Climate anomalies lead to an increased occurrence of extreme temperature and drought events in coastal wetlands, resulting in heightened survival pressure on salt marsh plants. It is imperative to anticipate the effects of these events on the habitat suitability and resilience of coastal salt marsh vegetation to inform restoration efforts and management strategies. Herein, an ensemble model was developed to evaluate the recovery of Suaeda Salsa in the two subsequent years following the anomalously high temperatures and decreased precipitation experienced during the summer of 2018, potentially leading to a decline in this species in the eastern coast of Liaohe Estuary wetland (Bohai Sea, China). Additionally, the resilience of the ecosystem was evaluated based on the evolution of density and morphology metrics of S. salsa.

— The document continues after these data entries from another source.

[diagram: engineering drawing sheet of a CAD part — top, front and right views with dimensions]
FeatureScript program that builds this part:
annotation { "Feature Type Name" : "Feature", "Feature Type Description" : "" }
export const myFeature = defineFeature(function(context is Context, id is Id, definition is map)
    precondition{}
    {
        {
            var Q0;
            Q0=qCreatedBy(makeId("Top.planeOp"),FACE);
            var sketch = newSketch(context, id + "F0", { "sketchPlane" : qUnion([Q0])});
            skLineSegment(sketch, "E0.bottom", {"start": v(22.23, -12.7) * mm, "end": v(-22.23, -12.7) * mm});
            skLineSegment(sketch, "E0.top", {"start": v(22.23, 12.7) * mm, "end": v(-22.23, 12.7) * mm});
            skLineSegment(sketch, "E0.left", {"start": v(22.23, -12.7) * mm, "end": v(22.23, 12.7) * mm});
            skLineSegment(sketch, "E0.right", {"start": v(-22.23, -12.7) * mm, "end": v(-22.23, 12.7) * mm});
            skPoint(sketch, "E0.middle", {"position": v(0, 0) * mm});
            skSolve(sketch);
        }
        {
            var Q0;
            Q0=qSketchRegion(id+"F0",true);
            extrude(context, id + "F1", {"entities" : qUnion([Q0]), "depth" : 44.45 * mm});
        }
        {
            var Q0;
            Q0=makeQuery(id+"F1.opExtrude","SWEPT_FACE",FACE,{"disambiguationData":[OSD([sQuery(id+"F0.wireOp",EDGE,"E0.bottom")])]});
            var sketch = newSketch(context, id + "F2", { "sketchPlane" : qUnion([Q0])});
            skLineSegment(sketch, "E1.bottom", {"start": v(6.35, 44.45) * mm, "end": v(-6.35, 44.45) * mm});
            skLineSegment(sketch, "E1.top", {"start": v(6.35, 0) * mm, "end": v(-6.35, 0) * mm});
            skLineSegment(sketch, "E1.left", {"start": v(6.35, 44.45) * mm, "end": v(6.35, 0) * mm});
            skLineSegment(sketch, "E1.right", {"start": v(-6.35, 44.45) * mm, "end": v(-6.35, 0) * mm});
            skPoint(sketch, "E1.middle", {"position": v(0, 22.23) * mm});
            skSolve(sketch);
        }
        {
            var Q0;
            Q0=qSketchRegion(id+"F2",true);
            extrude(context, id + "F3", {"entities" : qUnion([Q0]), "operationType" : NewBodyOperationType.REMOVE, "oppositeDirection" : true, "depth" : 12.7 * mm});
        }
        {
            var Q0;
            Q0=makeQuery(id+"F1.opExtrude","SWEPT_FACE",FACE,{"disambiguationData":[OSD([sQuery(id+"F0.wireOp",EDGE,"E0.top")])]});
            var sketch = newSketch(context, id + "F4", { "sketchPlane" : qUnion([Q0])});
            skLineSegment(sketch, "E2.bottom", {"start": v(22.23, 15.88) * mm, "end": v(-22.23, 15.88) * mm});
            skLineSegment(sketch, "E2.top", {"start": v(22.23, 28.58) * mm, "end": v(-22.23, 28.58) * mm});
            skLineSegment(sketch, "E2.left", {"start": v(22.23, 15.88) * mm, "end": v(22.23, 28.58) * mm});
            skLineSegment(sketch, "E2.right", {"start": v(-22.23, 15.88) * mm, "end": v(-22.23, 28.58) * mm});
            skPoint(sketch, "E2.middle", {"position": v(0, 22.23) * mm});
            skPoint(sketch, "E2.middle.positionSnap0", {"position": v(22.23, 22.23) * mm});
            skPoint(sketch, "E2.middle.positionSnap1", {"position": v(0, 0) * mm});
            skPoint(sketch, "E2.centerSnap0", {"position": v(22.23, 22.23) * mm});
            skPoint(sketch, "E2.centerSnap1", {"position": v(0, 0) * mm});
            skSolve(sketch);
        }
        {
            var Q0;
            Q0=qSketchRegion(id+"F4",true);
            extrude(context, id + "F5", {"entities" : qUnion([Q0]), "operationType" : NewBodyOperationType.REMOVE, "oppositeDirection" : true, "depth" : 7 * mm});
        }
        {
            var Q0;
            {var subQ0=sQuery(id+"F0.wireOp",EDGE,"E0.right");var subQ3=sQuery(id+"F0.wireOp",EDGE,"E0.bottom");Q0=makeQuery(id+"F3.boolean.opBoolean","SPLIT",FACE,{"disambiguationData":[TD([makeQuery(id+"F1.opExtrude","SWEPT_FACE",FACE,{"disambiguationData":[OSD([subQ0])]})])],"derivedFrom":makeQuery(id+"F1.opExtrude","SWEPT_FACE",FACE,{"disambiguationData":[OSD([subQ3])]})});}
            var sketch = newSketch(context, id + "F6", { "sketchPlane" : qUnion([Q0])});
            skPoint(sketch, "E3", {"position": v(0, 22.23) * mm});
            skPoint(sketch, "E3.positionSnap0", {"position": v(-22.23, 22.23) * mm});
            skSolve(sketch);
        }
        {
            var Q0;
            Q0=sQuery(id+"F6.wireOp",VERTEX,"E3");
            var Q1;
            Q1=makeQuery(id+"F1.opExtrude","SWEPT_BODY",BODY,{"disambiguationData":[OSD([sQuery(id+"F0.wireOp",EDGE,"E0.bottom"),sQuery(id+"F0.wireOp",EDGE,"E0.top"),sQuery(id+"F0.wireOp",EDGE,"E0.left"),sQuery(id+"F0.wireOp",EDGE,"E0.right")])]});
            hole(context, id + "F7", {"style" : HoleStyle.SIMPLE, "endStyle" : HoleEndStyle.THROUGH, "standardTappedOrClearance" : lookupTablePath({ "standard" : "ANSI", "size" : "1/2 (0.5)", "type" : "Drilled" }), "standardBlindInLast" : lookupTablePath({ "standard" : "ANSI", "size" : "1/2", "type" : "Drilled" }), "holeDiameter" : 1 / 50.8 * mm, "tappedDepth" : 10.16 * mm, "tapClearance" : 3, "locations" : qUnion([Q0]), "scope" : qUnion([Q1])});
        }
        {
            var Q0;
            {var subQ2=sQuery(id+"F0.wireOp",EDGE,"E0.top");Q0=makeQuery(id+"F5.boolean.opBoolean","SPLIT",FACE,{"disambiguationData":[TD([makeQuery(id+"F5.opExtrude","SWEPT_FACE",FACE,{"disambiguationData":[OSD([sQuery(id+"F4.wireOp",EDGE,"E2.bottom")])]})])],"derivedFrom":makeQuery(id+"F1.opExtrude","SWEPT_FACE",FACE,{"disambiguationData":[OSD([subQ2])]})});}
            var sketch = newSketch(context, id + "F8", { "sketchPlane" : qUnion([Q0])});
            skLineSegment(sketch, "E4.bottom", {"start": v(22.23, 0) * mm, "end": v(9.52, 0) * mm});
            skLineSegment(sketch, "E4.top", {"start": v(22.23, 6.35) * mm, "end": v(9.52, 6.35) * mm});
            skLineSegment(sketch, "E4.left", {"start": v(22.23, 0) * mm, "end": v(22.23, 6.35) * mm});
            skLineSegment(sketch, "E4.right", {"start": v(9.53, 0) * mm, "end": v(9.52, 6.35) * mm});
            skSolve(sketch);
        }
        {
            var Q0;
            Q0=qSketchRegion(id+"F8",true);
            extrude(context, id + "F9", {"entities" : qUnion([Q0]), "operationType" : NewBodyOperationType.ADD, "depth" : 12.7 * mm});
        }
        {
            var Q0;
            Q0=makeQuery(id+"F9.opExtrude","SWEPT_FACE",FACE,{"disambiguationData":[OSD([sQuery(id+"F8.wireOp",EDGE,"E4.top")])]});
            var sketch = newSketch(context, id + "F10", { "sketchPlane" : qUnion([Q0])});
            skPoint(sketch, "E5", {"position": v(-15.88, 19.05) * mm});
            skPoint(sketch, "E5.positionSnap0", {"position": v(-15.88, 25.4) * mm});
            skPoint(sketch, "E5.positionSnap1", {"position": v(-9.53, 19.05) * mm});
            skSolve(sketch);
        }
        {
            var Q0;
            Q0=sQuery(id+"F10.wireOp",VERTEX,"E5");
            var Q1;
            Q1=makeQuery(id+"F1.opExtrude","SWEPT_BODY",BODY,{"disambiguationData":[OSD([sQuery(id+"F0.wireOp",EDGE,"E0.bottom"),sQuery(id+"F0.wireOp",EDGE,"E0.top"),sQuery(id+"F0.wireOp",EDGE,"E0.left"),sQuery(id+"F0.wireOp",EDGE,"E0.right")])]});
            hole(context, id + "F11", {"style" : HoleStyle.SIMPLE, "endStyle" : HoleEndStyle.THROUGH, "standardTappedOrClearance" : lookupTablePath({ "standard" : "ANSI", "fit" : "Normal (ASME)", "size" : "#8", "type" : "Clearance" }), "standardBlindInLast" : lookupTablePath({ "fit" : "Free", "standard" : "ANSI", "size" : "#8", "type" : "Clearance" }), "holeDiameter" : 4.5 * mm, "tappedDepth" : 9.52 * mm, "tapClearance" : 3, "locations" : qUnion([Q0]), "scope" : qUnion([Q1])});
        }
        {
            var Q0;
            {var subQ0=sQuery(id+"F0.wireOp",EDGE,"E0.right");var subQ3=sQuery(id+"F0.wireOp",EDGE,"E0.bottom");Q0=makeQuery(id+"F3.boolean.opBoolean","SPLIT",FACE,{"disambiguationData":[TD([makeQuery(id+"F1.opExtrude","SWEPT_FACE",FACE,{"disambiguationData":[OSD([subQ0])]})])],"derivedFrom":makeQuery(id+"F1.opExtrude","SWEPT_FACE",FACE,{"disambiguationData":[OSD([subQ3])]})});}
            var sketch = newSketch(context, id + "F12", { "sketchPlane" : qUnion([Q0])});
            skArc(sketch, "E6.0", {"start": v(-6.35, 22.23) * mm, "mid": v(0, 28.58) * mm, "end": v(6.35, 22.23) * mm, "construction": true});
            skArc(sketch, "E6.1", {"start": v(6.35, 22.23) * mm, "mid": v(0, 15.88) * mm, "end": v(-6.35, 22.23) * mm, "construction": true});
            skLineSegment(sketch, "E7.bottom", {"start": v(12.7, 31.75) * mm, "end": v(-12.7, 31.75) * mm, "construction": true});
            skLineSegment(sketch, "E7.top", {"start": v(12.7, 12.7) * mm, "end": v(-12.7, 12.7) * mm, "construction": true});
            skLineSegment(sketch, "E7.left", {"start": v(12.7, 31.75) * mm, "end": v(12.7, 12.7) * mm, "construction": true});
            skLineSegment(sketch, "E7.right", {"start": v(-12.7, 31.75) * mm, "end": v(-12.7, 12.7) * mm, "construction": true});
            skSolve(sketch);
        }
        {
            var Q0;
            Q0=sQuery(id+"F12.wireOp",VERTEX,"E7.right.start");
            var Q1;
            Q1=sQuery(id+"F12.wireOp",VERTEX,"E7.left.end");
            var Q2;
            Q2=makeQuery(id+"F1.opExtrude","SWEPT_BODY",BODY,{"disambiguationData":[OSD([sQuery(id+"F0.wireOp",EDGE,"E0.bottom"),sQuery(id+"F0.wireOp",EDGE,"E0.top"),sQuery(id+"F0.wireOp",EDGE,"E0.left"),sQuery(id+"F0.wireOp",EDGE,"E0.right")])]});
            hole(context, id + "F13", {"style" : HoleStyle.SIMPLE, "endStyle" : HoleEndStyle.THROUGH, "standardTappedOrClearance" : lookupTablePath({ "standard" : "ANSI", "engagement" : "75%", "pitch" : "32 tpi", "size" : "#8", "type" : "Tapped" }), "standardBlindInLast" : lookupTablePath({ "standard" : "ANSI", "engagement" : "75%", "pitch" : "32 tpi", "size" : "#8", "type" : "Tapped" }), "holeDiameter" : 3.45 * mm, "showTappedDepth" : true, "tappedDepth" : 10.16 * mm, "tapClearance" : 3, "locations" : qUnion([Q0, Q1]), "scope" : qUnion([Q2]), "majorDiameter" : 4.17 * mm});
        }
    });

The findings suggest that the ensemble model demonstrates exceptional predictive performance in assessing habitat suitability, as evidenced by True Skill Statistic (TSS) values of 0.94 ± 0.02 and 0.96 ± 0.03 for the years 2019 and 2020, respectively, and Area Under the Receiver Operating Characteristic Curve (AUC) values of 0.96 ± 0.03 in 2019 and 0.97 ± 0.02 in 2020. Tidal elevation and soil salinity were identified as the primary predictors for the habitat suitability of S. salsa, while sand content emerged as the most influential factor driving its expansion. The core and suitable habitat areas of S. salsa experienced a significant increase from 9.61 ± 1.16 km² in 2019 to 15.66 ± 2.24 km² in 2020, representing a 62.96 ± 8.44 % growth. A notable increase in density and above-ground biomass was noted, indicating a potential recovery of salt marsh vegetation from multi-stresses. However, a decline in below-ground biomass, from 61.9 g m^-2 in August 2018 to 39.8 g m^-2 in August 2020, suggests a reduction in the resilience of S. salsa to future disturbances. This decrease in below-ground reserves, which were crucial for the tolerance of S. Salsa, may impact the vegetation's ability to withstand future challenges. The results highlight the effectiveness of optimizing freshwater irrigation and implementing artificially constructed tidal channels as strategies for future restoration efforts. Besides, the evaluation method of habitat suitability and bio-metrics proposed herein is applicable to the restoration and protection for other estuarine halophytes.